Ein Braunbär hat sich im Norden Kaliforniens aus den Wäldern in eine Kleinstadt verirrt. Dort streifte er in der Nacht vor den Schaufenstern umher. Der stellvertretende Sheriff ertappte den Bären bei seinem Rundgang – und maßregelte das Tier auf amüsante Weise.

In vielen Teilen der USA trifft man auf wilde Tiere. Wer in den Rocky Mountains unterwegs ist, kann schon mal einem Puma begegnen. Entlang des Mississippis trifft man hin und wieder auf Alligatoren und im Mittleren Westen ist es keine Seltenheit, wenn man auf den weiten Prärien ganzen Bisonherden beim Grasen zusehen kann.

Manchmal kommt es allerdings auch vor, dass diese wilden Amerikaner aus ihrem Revier ausbüxen und urbane Gefilde heimsuchen. Unlängst geschehen in der nordkalifornischen Kleinstadt Kings Beach. Dort irrte vor Kurzem des Nachts ein ausgewachsener Bär durch eine der Einkaufsstraßen. An Schaufenstern entlang trottete der Pelzträger gemütlich vor sich her.

In Nordkalifornien hat sich ein Bär in eine Stadt verirrt. (Bild: ddp Images)
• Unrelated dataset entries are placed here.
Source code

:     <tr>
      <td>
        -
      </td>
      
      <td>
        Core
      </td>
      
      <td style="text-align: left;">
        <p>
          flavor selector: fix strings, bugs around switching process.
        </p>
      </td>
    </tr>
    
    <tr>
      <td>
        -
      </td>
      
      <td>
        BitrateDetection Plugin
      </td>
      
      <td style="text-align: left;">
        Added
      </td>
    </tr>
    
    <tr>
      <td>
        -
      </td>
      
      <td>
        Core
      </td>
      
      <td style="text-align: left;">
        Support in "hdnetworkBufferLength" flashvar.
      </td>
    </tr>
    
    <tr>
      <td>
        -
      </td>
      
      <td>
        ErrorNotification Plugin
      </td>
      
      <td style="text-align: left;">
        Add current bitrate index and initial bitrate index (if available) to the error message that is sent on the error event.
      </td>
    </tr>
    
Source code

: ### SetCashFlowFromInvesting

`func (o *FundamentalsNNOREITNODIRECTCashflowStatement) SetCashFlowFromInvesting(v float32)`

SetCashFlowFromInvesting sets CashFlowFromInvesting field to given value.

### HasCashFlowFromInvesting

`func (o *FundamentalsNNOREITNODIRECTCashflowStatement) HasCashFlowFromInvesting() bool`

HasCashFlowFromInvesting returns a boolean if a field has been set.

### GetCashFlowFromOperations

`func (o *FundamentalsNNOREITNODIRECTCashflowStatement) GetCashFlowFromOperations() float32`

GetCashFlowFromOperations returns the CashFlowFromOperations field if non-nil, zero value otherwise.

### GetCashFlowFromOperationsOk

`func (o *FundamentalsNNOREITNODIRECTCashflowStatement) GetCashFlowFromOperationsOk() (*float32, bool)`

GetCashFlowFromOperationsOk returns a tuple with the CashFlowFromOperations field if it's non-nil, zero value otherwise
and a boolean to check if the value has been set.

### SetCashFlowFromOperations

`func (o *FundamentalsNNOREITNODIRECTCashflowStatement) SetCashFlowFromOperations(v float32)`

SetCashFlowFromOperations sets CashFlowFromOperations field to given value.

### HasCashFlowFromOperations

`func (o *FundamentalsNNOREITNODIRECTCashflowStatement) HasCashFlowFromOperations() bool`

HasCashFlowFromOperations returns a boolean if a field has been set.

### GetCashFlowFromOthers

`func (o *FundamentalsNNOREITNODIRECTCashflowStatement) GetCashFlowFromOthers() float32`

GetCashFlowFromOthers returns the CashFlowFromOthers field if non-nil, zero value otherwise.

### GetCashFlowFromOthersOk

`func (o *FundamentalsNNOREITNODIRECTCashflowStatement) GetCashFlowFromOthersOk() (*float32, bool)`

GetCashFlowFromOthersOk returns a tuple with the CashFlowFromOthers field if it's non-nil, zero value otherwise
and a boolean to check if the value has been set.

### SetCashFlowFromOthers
Ein Video zeigt nun, wie der stellvertretende Sheriff in seinem Auto neben dem Tier anhält, die Fensterscheibe runterlässt und sagt: „Hey, großer Junge! Brich nicht in diese Geschäfte ein.“ Und als ob der Bär verstanden hätte, hielt er inne und wechselte die Straßenseite. Dort verschwand er im Dunkel eines kleinen Parks. Das Video wurde mittlerweile mehr als 800.000 Mal angeklickt.

Der Bär ist das Hoheitszeichen des Bundesstaates und befindet sich auch auf der Flagge Kaliforniens. Immer wieder verirren sich die großen Waldbewohner in einer der Städte. Begegnungen mit Menschen verlaufen meist relativ harmlos.